This question is on hold as being too broad/not specific enough, and I'm looking for ways to improve it.
To explain the kinds of answers I'm looking for in the question/the kind of question I'm looking to ask:
A more specific example would be based on the linked question in the body there (ie, what can I do to more seamlessly incorporate someone who's chosen to play a monk in my campaign, when his choice stands out as particularly difficult to play compared to other players' choices and the campaign I'm running). That example sounds too specific to me, though - how often, really, will other people want to play monks in campaigns which are substantially similar to mine?

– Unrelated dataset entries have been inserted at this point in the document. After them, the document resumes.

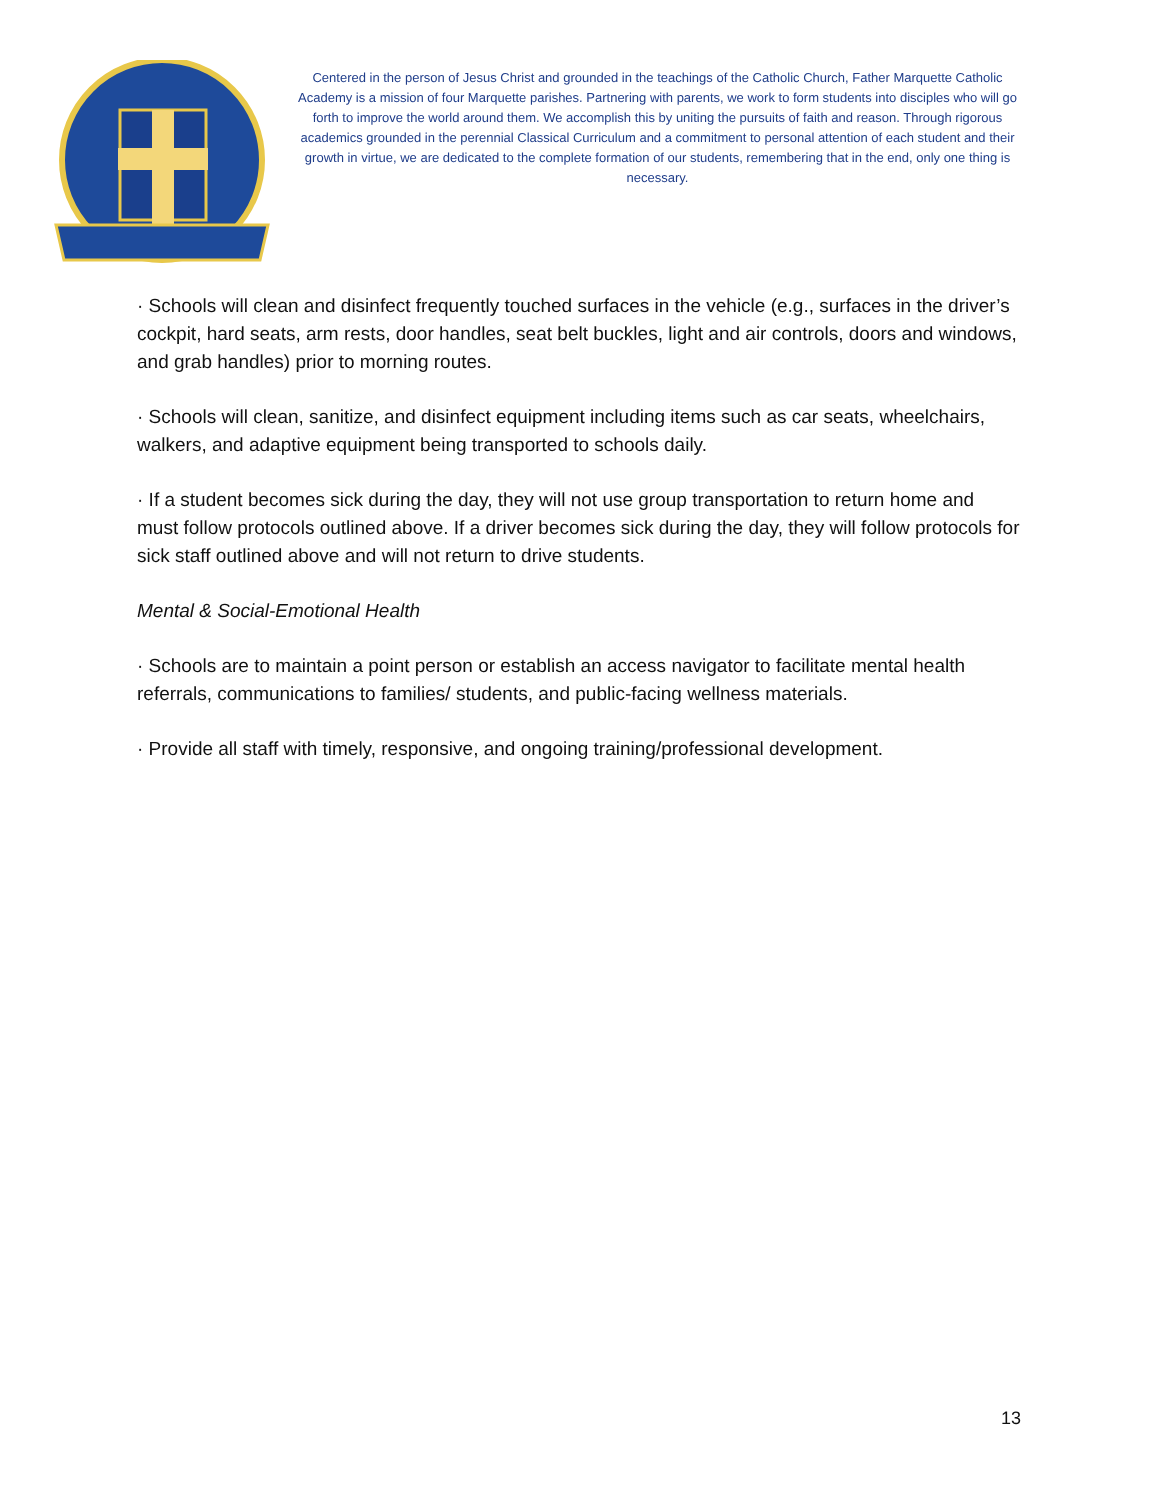Centered in the person of Jesus Christ and grounded in the teachings of the Catholic Church, Father Marquette Catholic Academy is a mission of four Marquette parishes. Partnering with parents, we work to form students into disciples who will go forth to improve the world around them. We accomplish this by uniting the pursuits of faith and reason. Through rigorous academics grounded in the perennial Classical Curriculum and a commitment to personal attention of each student and their growth in virtue, we are dedicated to the complete formation of our students, remembering that in the end, only one thing is necessary.
· Schools will clean and disinfect frequently touched surfaces in the vehicle (e.g., surfaces in the driver’s cockpit, hard seats, arm rests, door handles, seat belt buckles, light and air controls, doors and windows, and grab handles) prior to morning routes.
· Schools will clean, sanitize, and disinfect equipment including items such as car seats, wheelchairs, walkers, and adaptive equipment being transported to schools daily.
· If a student becomes sick during the day, they will not use group transportation to return home and must follow protocols outlined above. If a driver becomes sick during the day, they will follow protocols for sick staff outlined above and will not return to drive students.
Mental & Social-Emotional Health
· Schools are to maintain a point person or establish an access navigator to facilitate mental health referrals, communications to families/ students, and public-facing wellness materials.
· Provide all staff with timely, responsive, and ongoing training/professional development.
13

I imagine, though, that other DMs have run into similar situations - a player has obstinately chosen to play a particularly hard to play character, given the party and campaign - and, all "experienced players deserve what they ask for" aside, eventually have to find a way to rescue the player/character/party from getting to an end which would damage the campaign as a whole.
Ideally, I'd like to get a few, preferably original, ideas for smoothly handling this situation. Backstory twiddling is an easy/obvious one, but can only be milked so far before it becomes obvious/a god-hand manipulation. "Accidentally" providing the character with exactly the unique magical items he needs to be successful is also very godhandy - as are all other similar techniques.
Any suggestions on how to rewrite the question, so that it both produces the kinds of answers that I'm looking for and meets with the requirements to fit the RPG site? Is that even possible?